▶ [Action item] Where a line of the data below has the string "Figure", copy that line.

▶ [Records for the exercise]

-=-=-=-=-

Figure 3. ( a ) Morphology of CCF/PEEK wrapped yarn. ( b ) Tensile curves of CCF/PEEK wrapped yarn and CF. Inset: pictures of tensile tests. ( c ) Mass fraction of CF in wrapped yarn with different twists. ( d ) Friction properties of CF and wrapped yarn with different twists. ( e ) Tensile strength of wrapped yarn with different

-=-=-=-=-

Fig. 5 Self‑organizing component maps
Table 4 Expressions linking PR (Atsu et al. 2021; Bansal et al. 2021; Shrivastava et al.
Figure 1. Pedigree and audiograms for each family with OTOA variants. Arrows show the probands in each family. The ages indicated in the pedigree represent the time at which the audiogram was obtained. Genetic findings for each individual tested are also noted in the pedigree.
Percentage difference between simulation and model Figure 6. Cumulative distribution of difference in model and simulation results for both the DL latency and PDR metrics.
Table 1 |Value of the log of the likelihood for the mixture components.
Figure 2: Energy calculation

-=-=-=-=-

▶ [Response to the task]
Figure 3. ( a ) Morphology of CCF/PEEK wrapped yarn. ( b ) Tensile curves of CCF/PEEK wrapped yarn and CF. Inset: pictures of tensile tests. ( c ) Mass fraction of CF in wrapped yarn with different twists. ( d ) Friction properties of CF and wrapped yarn with different twists. ( e ) Tensile strength of wrapped yarn with different
Figure 1. Pedigree and audiograms for each family with OTOA variants. Arrows show the probands in each family. The ages indicated in the pedigree represent the time at which the audiogram was obtained. Genetic findings for each individual tested are also noted in the pedigree.
Percentage difference between simulation and model Figure 6. Cumulative distribution of difference in model and simulation results for both the DL latency and PDR metrics.
Figure 2: Energy calculation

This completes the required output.